Marsha Blackburn's office, while quasi-polite on the phone, took my message of support for the public option and then sent me a letter thanking me for supporting her stand "against the government takeover of healthcare by President Obama."

They are not listening. They are only telling the press about the calls from Republicans against the reform efforts, and are clearly marking down callers for it as callers against it. I asked Ms. Blackburn's office to send me the correct form letter to at least acknowledge I was NOT standing with her, but they declined. I don't think they had one. That said, they did fly a flag over the capitol building in my daughter's honor (for my fee payment) and were nice about that, but as for listening to my comments or support for issues of reform, it fell on deaf ears. They can't hear enough people are supporting it if their staffers are not telling them, and frankly, they don't care anyway. They are like the people in the Senate and Congress who never bothered to read the bill because they would not vote for it anyway.

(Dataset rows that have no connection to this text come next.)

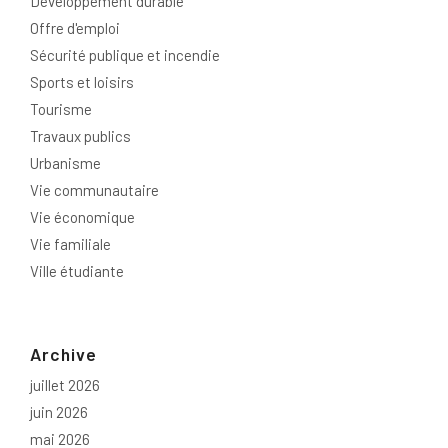
Développement durable
Offre d'emploi
Sécurité publique et incendie
Sports et loisirs
Tourisme
Travaux publics
Urbanisme
Vie communautaire
Vie économique
Vie familiale
Ville étudiante
Archive
juillet 2026
juin 2026
mai 2026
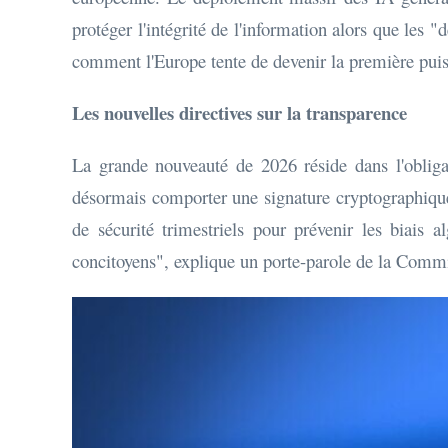
protéger l'intégrité de l'information alors que les 
comment l'Europe tente de devenir la première pui
Les nouvelles directives sur la transparence
La grande nouveauté de 2026 réside dans l'oblig
désormais comporter une signature cryptographique 
de sécurité trimestriels pour prévenir les biais 
concitoyens", explique un porte-parole de la Comm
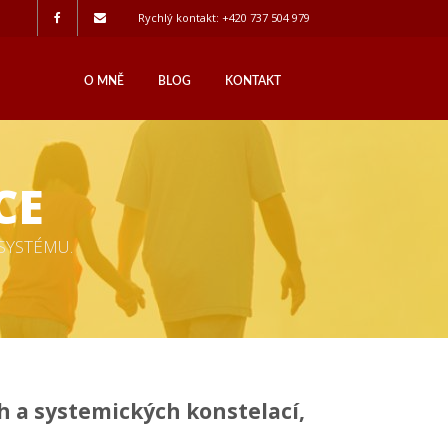
Rychlý kontakt: +420 737 504 979
O MNĚ
BLOG
KONTAKT
CE
SYSTÉMU.
 a systemických konstelací,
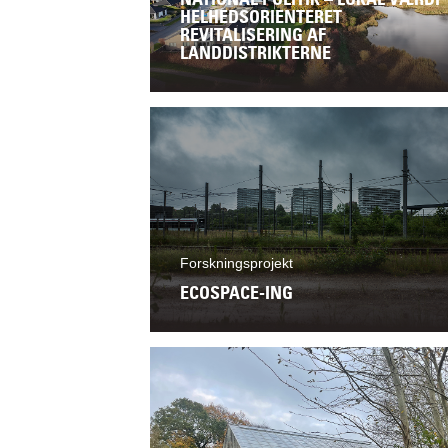
HELHEDSORIENTERET
REVITALISERING AF
LANDDISTRIKTERNE
Forskningsprojekt
ECOSPACE-ING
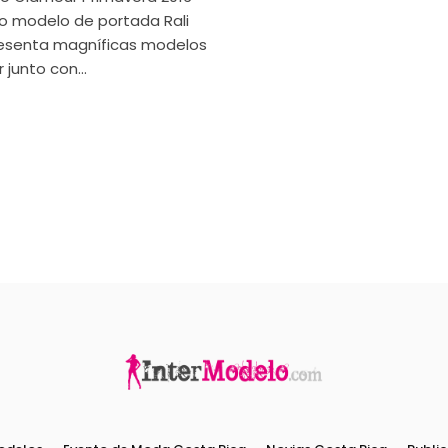
o modelo de portada Rali
resenta magníficas modelos
junto con...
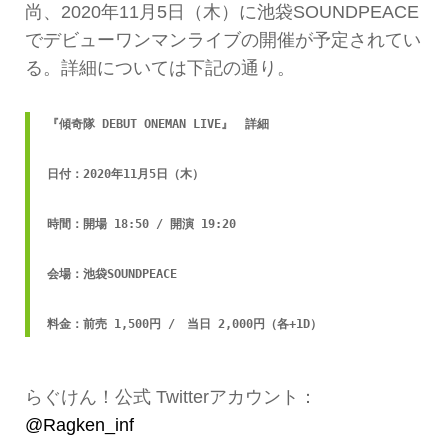
尚、2020年11月5日（木）に池袋SOUNDPEACE
でデビューワンマンライブの開催が予定されてい
る。詳細については下記の通り。
『傾奇隊 DEBUT ONEMAN LIVE』　詳細

日付：2020年11月5日（木）

時間：開場 18:50 / 開演 19:20

会場：池袋SOUNDPEACE

料金：前売 1,500円 /　当日 2,000円（各+1D）
らぐけん！公式 Twitterアカウント：
@Ragken_inf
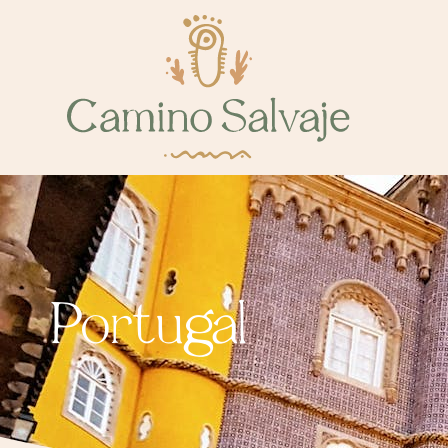
Portugal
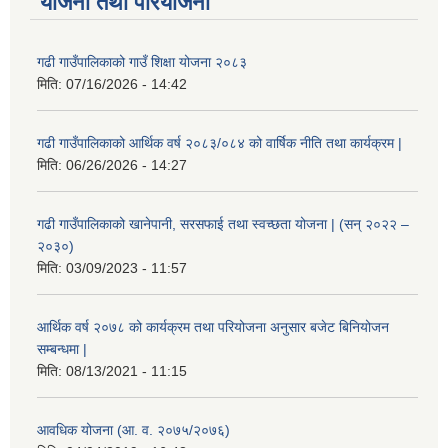
योजना तथा परियोजना
गढी गाउँपालिकाको गाउँ शिक्षा योजना २०८३
मिति:
07/16/2026 - 14:42
गढी गाउँपालिकाको आर्थिक वर्ष २०८३/०८४ को वार्षिक नीति तथा कार्यक्रम |
मिति:
06/26/2026 - 14:27
गढी गाउँपालिकाको खानेपानी, सरसफाई तथा स्वच्छता योजना | (सन् २०२२ –
२०३०)
मिति:
03/09/2023 - 11:57
आर्थिक वर्ष २०७८ को कार्यक्रम तथा परियोजना अनुसार बजेट बिनियोजन
सम्बन्धमा |
मिति:
08/13/2021 - 11:15
आवधिक योजना (आ. व. २०७५/२०७६)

I appreciate your intent, but I found it to be a colossal waste of time, and a degrading, miserable experience when calling on so-called "conservative" representatives. Even Lincoln Davis, whom I wrote to ask about extending the COBRA subsidy, his people didn't listen. They emailed me a form letter from him that told me he voted against the health care bill, which had NOTHING to do with my email. But since he voted against the stimulus package, which contained the COBRA subsidy provision to begin with, I guess I should have expected this Republican-like behavior from Lincoln Davis, too. Personally, I want Lincoln Davis to either come clean and switch parties, or face a strong primary opponent. The former is more likely than the latter. To save his own skin in this part of the state, he'd probably rather switch than stand with his own party if it means he might lose the next election.